* [Listed records]:
══════════

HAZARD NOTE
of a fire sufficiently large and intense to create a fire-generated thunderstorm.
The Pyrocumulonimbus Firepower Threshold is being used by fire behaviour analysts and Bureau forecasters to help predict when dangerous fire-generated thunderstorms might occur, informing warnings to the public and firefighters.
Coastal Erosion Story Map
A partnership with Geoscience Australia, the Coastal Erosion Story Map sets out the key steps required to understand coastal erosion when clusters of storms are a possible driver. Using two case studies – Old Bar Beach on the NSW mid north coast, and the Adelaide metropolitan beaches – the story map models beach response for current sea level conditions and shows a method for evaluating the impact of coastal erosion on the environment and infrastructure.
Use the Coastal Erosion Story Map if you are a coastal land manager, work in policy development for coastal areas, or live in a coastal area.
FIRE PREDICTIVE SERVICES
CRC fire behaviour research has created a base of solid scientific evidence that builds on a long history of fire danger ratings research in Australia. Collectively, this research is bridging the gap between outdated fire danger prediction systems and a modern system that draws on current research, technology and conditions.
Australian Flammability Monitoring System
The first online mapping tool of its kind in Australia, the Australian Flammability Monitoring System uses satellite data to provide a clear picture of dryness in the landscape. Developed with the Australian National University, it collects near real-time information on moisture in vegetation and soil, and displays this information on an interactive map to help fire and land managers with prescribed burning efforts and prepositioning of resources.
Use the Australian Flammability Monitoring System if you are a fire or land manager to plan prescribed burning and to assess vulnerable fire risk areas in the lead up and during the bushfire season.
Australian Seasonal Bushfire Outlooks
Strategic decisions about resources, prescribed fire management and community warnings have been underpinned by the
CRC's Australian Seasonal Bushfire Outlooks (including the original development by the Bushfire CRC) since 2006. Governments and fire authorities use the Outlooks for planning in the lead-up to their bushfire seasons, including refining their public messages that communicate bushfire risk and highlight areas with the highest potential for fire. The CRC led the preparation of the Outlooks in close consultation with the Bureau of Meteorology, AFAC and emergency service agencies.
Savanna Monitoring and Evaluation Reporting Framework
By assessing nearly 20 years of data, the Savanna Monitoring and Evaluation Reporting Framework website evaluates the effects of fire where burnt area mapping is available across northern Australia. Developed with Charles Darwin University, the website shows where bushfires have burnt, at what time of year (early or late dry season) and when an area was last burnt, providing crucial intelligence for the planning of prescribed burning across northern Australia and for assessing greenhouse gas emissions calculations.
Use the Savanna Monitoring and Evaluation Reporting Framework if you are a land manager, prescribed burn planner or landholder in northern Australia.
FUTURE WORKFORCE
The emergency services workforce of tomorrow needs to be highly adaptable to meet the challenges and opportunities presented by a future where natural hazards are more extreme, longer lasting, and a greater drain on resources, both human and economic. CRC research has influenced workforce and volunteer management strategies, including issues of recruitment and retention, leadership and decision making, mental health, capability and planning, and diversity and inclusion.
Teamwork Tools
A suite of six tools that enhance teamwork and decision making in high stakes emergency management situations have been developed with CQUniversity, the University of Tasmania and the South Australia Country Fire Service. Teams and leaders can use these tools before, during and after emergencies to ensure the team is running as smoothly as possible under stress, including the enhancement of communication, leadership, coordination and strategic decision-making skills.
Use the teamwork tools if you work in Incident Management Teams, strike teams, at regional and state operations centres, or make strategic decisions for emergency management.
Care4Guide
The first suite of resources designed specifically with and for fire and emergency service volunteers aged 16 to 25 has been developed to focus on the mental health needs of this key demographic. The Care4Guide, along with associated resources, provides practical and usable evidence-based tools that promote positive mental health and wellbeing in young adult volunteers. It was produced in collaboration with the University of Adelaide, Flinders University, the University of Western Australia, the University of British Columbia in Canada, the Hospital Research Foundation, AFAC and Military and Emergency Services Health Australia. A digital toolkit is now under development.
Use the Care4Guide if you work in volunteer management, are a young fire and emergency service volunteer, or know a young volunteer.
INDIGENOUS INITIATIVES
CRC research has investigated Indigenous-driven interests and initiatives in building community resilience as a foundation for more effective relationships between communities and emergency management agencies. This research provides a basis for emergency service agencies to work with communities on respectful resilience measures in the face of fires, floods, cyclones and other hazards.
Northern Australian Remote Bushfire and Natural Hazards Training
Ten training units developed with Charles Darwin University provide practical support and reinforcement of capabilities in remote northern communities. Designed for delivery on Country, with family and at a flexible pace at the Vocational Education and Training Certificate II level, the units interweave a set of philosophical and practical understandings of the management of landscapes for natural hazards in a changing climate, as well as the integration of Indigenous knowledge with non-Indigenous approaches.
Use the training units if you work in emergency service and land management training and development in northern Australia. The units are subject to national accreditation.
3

══════════

* [What is expected]:
Copy each line of the listing that contains "community".

* [Problem solution]:
Strategic decisions about resources, prescribed fire management and community warnings have been underpinned by the
CRC research has investigated Indigenous-driven interests and initiatives in building community resilience as a foundation for more effective relationships between communities and emergency management agencies. This research provides a basis for emergency service agencies to work with communities on respectful resilience measures in the face of fires, floods, cyclones and other hazards.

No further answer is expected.